> _EXERCISE 1_:
In the heap leaching excerpt, how much sulfuric acid does heap leaching consume per ton of nickel?
> _EXERCISE 2_:
Reproduce the part of the heap leaching excerpt that begins at the words "Generally, the iron" and stops after "of HL processes.".
> _EXERCISE 3_:
Carry the heap leaching excerpt forward with new text that follows on from its final sentence.
Top of EXCERPT PROVIDED
Table 6. Heap leaching projects in operation and planned (after Oxley A et al., 2016).

Project	Country	Owner	Estimated cost USM$	Planned Ni production capacity(ktpy)	Capital intensity US$/lb Ni
Piaui	Brazil	Brazilian Nickel	450	22	9.28
NiWest	Australia	GME	400	14	12.75
Cerro Matoso	Colombia	BHPB	750	20	17.01
Caldag	Turkey	ENK	450	20	10.30
–	Guatemala	BHPB	2550	79.5	15.44
Pearl	Indonesia	BHPB	800	32	11.11
Gag Island	Indonesia	BHPB	800	27.3	13.47
Cleopatra	USA	RFN	475	21.5	10.02
Acoje	Philippines	ENK	498	24.5	9.22

| Show Table

DownLoad: CSV

Generally, the iron content in the leachate from HL is much higher than that from HPAL. Although HL has advantages such as simplicity and low investment, it has several drawbacks: (1) Low extractions for nickel and cobalt; (2) poor metal leaching selectivity, making purification processes complex; (3) high sulfuric acid consumption per ton of nickel (50–70 t); (4) difficult-to-treat leachate, causing significant environmental impact; and (5) slow leaching rate and lower recoveries of Ni and Co, making large-scale production challenging. These factors limit the application and scale of HL processes.
Bottom of EXCERPT PROVIDED
Top of DATA BELOW
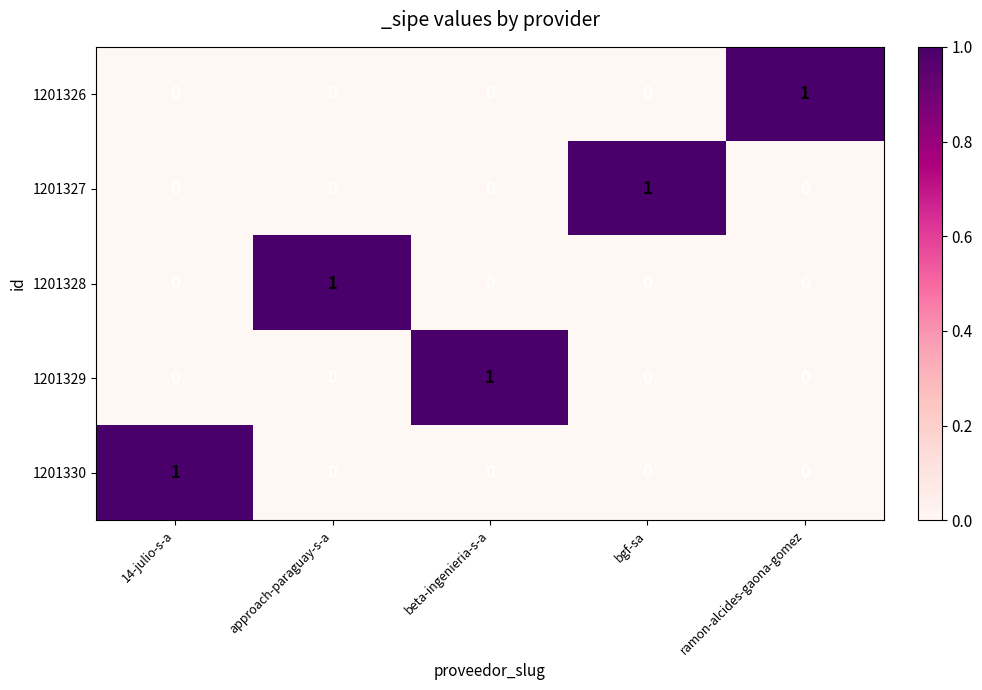

How many distinct data groups are displayed?

5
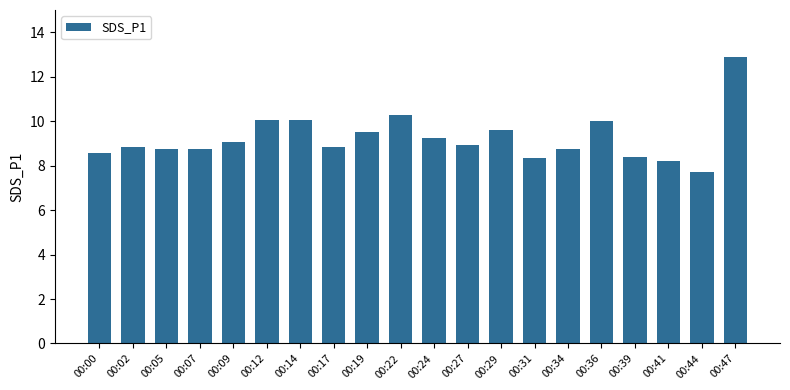

What is the value of the 7th bar from the left?

10.1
Bottom of DATA BELOW
> _RESPONSE 1_:
50–70 t

> _RESPONSE 2_:
Generally, the iron content in the leachate from HL is much higher than that from HPAL. Although HL has advantages such as simplicity and low investment, it has several drawbacks: (1) Low extractions for nickel and cobalt; (2) poor metal leaching selectivity, making purification processes complex; (3) high sulfuric acid consumption per ton of nickel (50–70 t); (4) difficult-to-treat leachate, causing significant environmental impact; and (5) slow leaching rate and lower recoveries of Ni and Co, making large-scale production challenging. These factors limit the application and scale of HL processes.

> _RESPONSE 3_:
4. Pyrometallurgical processes

The saprolite ores with higher Si, Mg and lower Fe content are suitable for pyrometallurgical processes (Table 1). Traditional pyrometallurgical processes mainly include the ferronickel process and the nickel matte process, with their basic flow outlined in Fig. 8 (Li JH et al., 2015). The ferronickel process includes rotary kiln-electric furnace (RKEF) and blast furnace smelting, etc.; the nickel matte process includes blast furnace sulfide smelting, rotary kiln sulfide smelting, ferronickel converter sulfide smelting, and oxygen-enriched side-blown furnace sulfide smelting (Tian QH et al., 2023). This paper will focus on the mainstream pyrometallurgical processes in recent years.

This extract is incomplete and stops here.